Exercise
Find how many lines of the entries contain the word "elbow", then report that figure alone.

--- Materials provided Enclosed Below ---

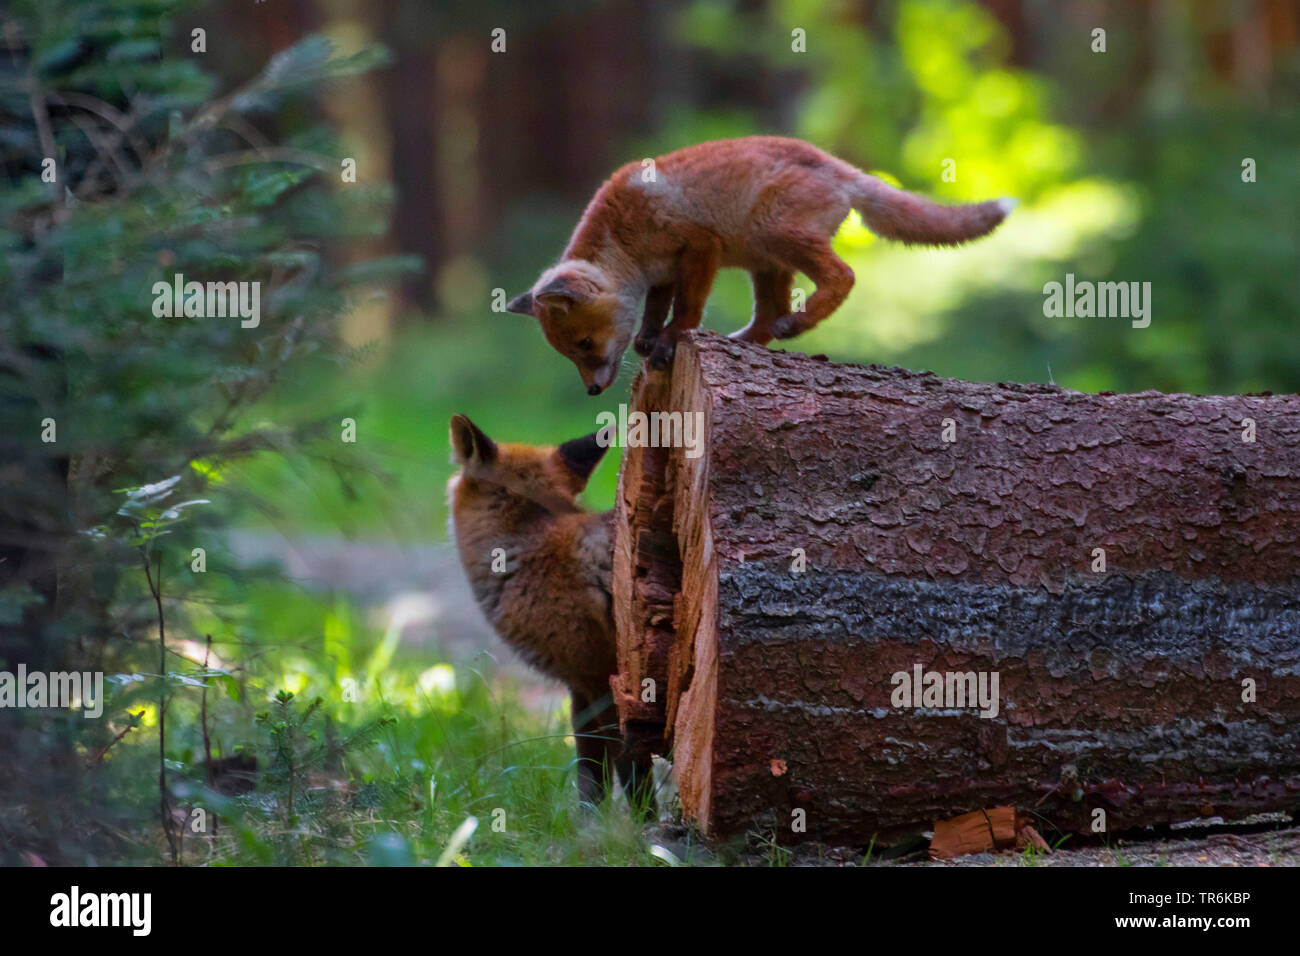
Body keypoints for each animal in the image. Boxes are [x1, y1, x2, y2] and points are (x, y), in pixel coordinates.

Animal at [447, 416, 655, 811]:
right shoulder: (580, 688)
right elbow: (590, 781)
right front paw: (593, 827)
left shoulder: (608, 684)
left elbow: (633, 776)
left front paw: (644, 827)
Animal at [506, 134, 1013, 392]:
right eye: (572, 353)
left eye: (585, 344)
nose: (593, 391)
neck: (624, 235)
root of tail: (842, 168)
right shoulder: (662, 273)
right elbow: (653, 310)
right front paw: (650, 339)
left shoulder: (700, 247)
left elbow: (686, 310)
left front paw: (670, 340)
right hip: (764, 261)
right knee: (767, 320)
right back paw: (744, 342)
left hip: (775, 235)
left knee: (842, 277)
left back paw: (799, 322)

--- End of Enclosed Materials provided ---
--- Materials provided Enclosed Below ---

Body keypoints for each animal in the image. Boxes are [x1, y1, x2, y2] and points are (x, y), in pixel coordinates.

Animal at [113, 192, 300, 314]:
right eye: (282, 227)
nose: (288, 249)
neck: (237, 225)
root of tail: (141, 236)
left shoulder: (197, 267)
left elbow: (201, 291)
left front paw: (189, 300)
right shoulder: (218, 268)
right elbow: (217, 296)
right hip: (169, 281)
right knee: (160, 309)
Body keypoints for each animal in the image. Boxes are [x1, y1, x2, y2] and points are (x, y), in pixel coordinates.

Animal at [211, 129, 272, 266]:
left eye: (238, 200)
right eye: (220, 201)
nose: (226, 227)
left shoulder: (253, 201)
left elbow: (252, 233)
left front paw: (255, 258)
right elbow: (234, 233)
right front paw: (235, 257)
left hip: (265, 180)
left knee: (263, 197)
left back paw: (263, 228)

--- End of Enclosed Materials provided ---

Task solution
8